I'm stupefied that the Journal Times would print such unfair ridicule of one of Racine's stalwart citizens. John Kalashian is a man the young people of Racine can look up to, and I hope the citizens of Racine don't live to rue the day they failed to back John in giving young Racinians the leadership they so badly need.
The Journal Times owes John Kalashian an apology.
(Cartoonist's note: In 1997, the American Family Association and allies launched a petition drive to recall Wisconsin's two Democratic senators for having voted against a Republican bill to outlaw all so-called "partial birth abortions." Locally, their petition drive was hurt by following so closely on the heels of a bitter recall election against Republican State Senator George Petak... and by the fact that Senator Feingold's seat was up for election the next year anyway.

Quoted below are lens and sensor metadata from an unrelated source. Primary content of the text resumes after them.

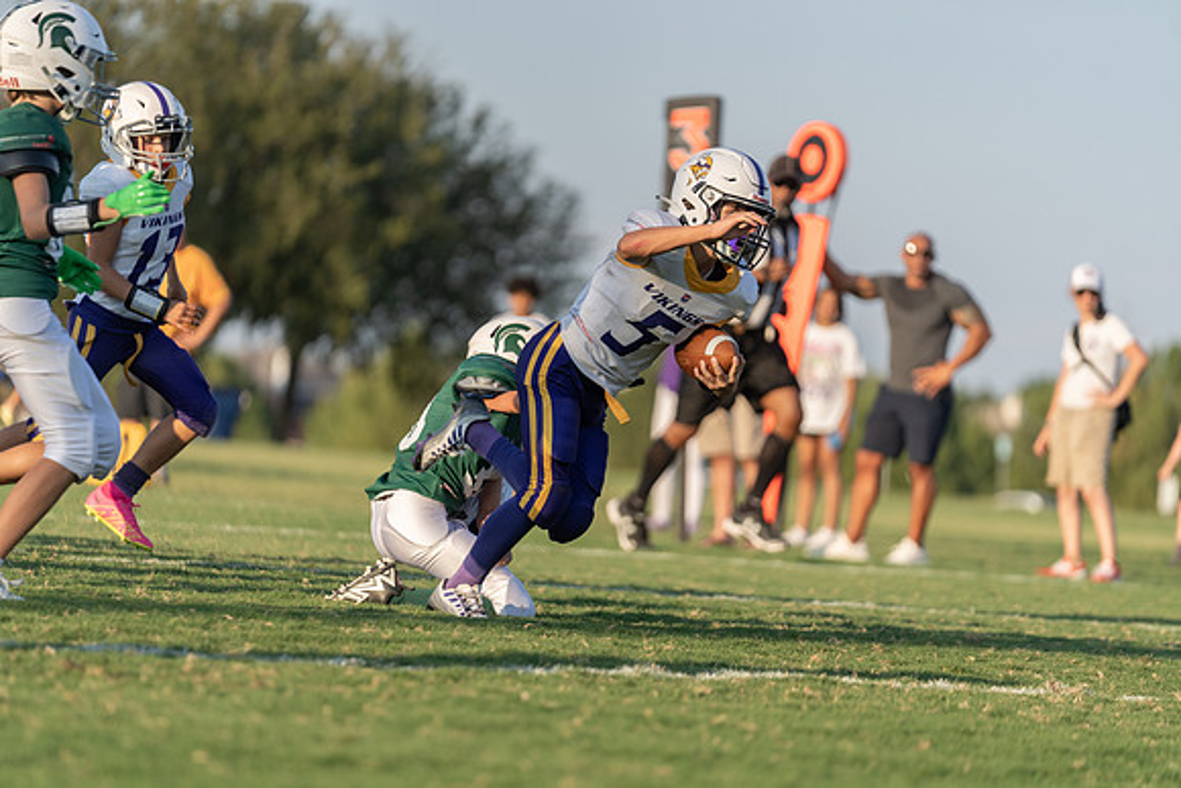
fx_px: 6562
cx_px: 590
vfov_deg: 6.9
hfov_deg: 10.3
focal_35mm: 200
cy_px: 394
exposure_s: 1/1600
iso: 160
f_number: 2.8
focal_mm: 200
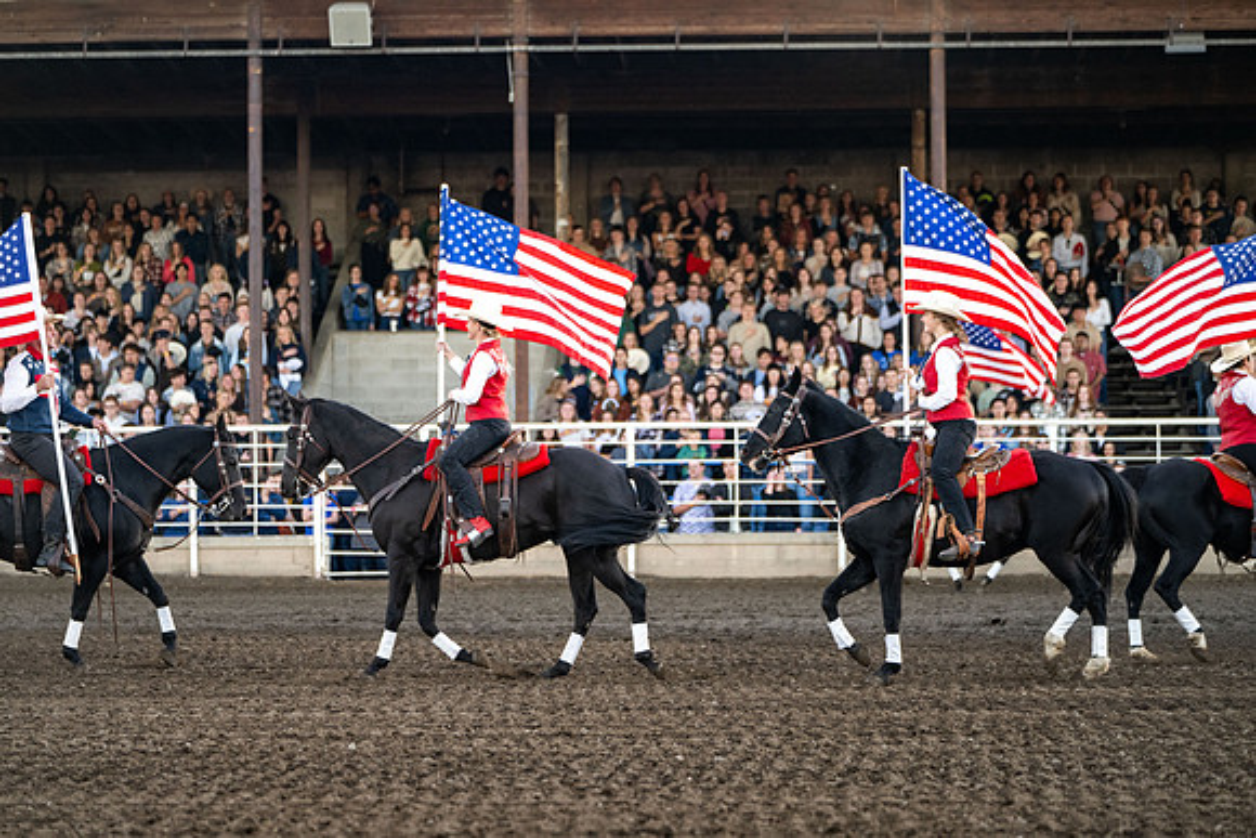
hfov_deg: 19.5
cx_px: 628
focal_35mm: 105
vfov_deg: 13.0
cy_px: 419
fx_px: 3664
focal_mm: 105
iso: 1250
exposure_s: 1/500
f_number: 2.8
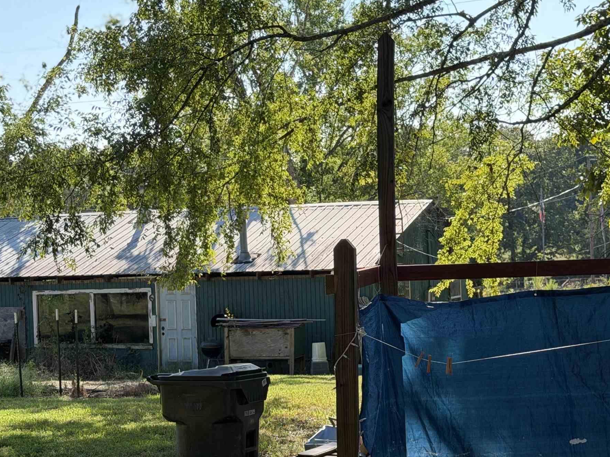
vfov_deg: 17.7
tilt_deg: -2.0
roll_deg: +3.6
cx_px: 399
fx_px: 1462
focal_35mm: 83
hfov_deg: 23.5
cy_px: 304
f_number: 1.78
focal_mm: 6.76
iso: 80
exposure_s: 1/1543
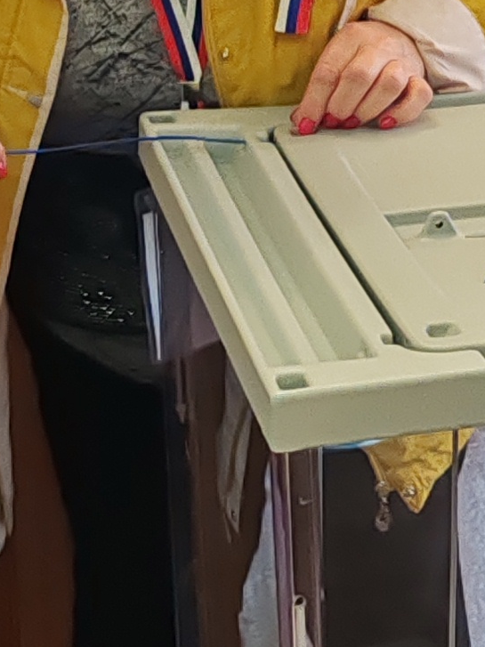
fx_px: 2822
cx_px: 839
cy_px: -39
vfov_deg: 12.9
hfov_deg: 9.4
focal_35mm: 151
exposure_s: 1/50
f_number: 1.9
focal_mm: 6.12
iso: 1000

(George Petak had broken a promise to vote against a .1% sales tax on Milwaukee County and the five counties bordering it, intended to pay for a new baseball stadium for the Milwaukee Brewers. He favored building the stadium, but the tax was very unpopular in his district. Governor Thompson had not helped popularize the tax among its victims by urging outstate voters to support the plan and "Stick it to 'em!"
(Angry Racinians successfully threw Petak out of office, eagerly helped by a state Democratic party which had been one vote shy of a majority in the state senate. Four years later, it's still a sore point on both sides of the issue.)
To the editor:
In regard to the amateurish political cartoon in your May 15 paper, drawn by a local liberal wannabe cartoonist, it's either a case of convenient amnesia or blatant hypocrisy. He tries to ridicule the hard-working (local) petitioners who are trying to recall Sens. Kohl and Feingold because they support partial-birth abortion. He says they "enjoy divisive recall elections."

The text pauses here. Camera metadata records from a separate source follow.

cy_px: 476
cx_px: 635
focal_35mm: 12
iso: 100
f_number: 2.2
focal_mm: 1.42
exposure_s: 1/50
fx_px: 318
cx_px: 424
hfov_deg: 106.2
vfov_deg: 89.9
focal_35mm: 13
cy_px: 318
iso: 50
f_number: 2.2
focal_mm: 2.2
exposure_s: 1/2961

He has a mighty short memory. It was the liberals who brought in and paid outsiders to force a divisive recall election to oust George Petak.
Suzanne Dechant Pfeiffer
(Actually, I had drawn cartoons critical of the Recall Petak campaign for claiming that there was no outside help in their campaign.

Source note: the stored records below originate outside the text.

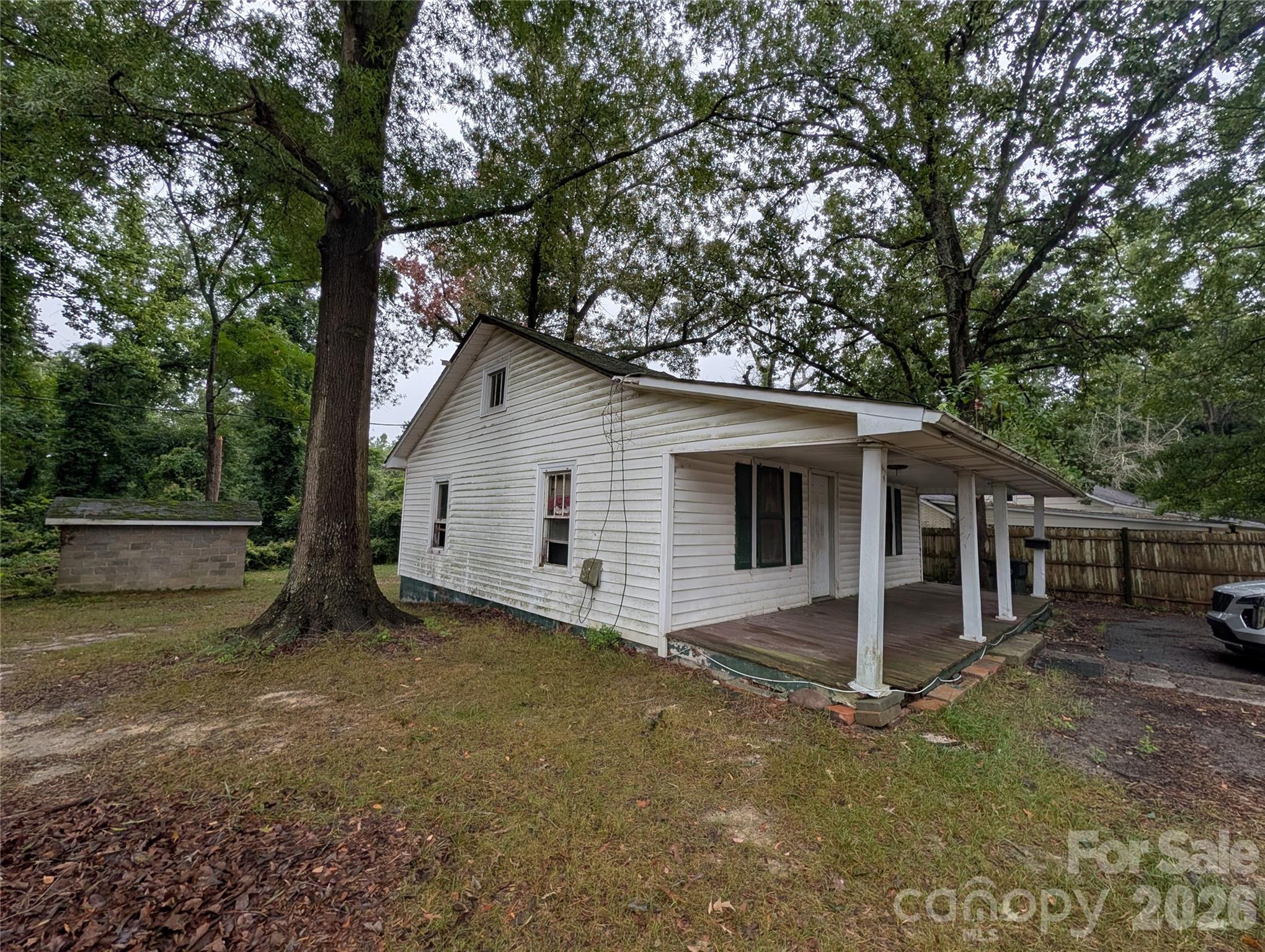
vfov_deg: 94.6
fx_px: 439
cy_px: 476
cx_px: 632
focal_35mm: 12
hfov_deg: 110.5
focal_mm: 2.02
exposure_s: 1/1045
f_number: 1.7
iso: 49
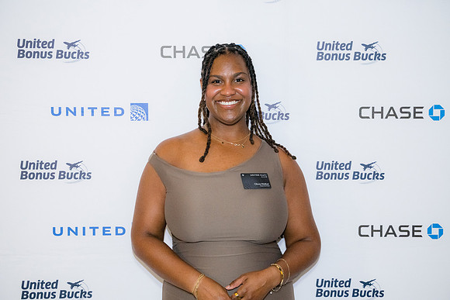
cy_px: 150
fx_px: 738
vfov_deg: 23.0
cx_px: 225
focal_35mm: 59
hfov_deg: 33.9
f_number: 4
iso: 3200
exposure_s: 1/125
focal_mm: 59
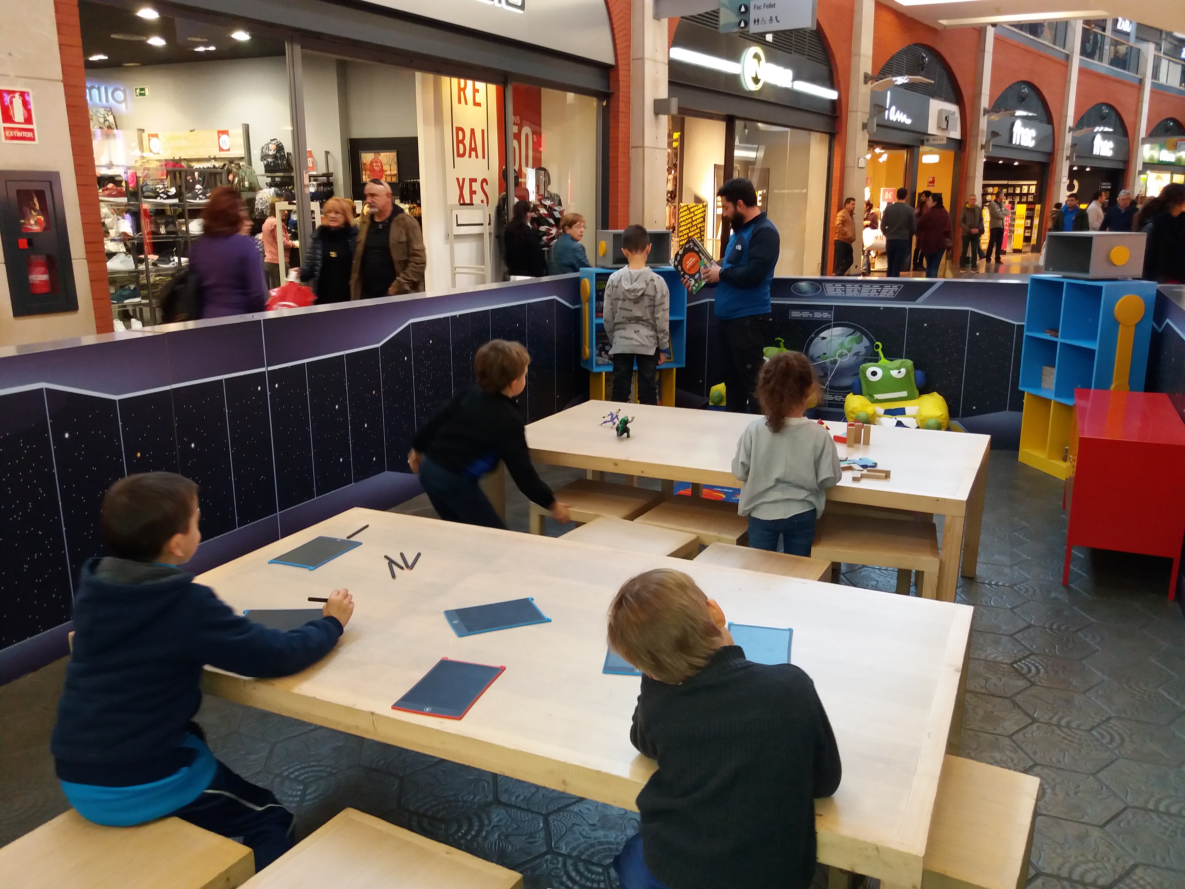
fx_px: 959
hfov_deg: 63.4
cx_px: 592
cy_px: 444
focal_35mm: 28
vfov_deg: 49.7
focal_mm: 3.7
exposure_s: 1/19
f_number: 1.9
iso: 160
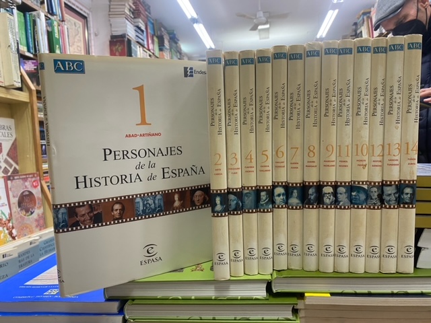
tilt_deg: -3.2
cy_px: 162
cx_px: 216
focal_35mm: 26
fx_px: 324
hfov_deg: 67.3
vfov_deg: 53.1
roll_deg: +2.9
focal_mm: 4.25
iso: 125
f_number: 1.8
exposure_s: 1/50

(Perhaps it's my short memory, but I'm not sure why Suzanne Pfeiffer has such a bug up her butt about me. As a kid, I used to substitute on her son's paper route from time to time. He had better not be expecting any more favors from me, I can tell you that.
(Or maybe she's still holding a grudge from the time I came selling magazine subscriptions as a school band fund-raiser on the first day of spring break one year. Unfortunately, it happened to be Good Friday, and she reacted as if I'd intruded on a family funeral, drunk and in a clown outfit.)